Что это с ними? Сделали вид, что не заметили? Не похоже на них. Эти две – самые отъявленные. Сидят на последней парте и смотрят так, что он забывает правила второго спряжения глаголов.

Озадаченный Прусаков пошёл к выходу. Уборщица тётя Валя стояла с пустым ведром и рассматривала расписание звонков. Что она хотела там увидеть?

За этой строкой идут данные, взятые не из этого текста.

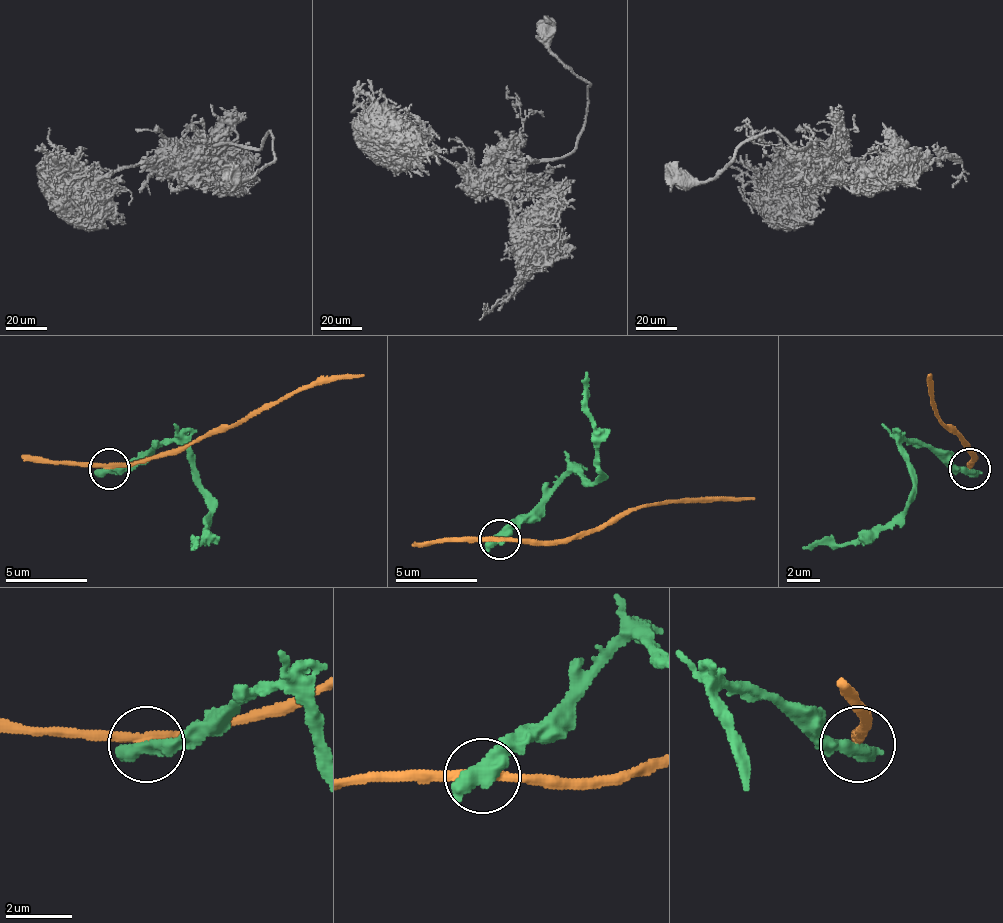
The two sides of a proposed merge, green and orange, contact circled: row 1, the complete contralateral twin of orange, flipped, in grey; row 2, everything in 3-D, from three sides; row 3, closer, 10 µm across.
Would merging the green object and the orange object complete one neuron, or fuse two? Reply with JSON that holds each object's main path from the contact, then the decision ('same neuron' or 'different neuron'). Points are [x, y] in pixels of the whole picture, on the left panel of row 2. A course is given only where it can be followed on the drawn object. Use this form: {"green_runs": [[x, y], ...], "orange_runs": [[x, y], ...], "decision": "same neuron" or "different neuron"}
{"green_runs": [[108, 470], [124, 470], [153, 445], [173, 441], [181, 449], [210, 510], [194, 547]], "orange_runs": [[108, 470], [181, 453], [304, 388], [365, 376]], "decision": "different neuron"}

Рассчитывала стратегические действия по мытью коридора на первом этаже до того, как из всех дверей хлынет орда малолетних преступников, посягающих на самое священное – чистоту?

– До свиданья, тётя Валя! – вежливо и достаточно громко сказал Прусаков. Женщина выронила из рук цинковое ведро, которое покатилось по цементному полу школьного вестибюля, издавая оглушительный грохот.

– Свят, свят, свят… – почему-то закрестилась тётя Валя, отступая к стене. Она смотрела перед собой выпученными глазами. Прусакову показалось, что она глядит сквозь него. Она даже руку с растопыренными пальцами вперед вытянула.

«Неужели я настолько безобразно выгляжу?» – с досадой подумал Прусаков. Он вышел из школы и торопливо, насколько позволяло жавшее в подмышках, несуразное пальто, отправился домой.

Первую половину пути он двигался перебежками, прятался в подворотнях. Потом заметил – никто не обращает на него внимания. И пошёл, уже не прячась, хотя шаг не замедлил. «Надо же какие все стали воспитанные: никто не смеется, пальцем не показывает!» – удивлялся он.

Только у подъезда Аркадий Петрович вспомнил: ключ-то остался в

кармане украденного пальто. «О-о-о-о-о! – внутренне застонал он. – Придется Марьванне звонить. Этого только не хватало…» – совсем не по-мужски захныкало истерзанное эго.

Марья Ивановна жила этажом ниже. У неё хранился запасной ключ от квартиры Аркадия Петровича – так, на всякий пожарный. Старушка жила одна и испытывала острый дефицит общения. Аркадий Петрович знал, что если сейчас он заглянет к ней хотя бы на минуточку, минуточка превратится в час, а то и два – с чаем и вареньем, и главное, чего совершенно не переносил Аркадий Петрович, с бесконечными разговорами о старине, когда снег был белее, сахар слаще, все мужчины были джентльменами, и все как один были влюблены в Марью Ивановну, в те времена просто Марусю. Прусаков терпеть не мог эти разговоры; он отчаянно, до звона в ушах, зевал, но вынужден был сидеть и прихлебывать невкусный жидкий чай, и давиться прошлогодним, безнадежно засахаренным, вареньем. Обычно он всячески старался не попадаться старушенции на глаза. Но сегодня этого было не избежать. С обреченным видом он позвонил в домофон.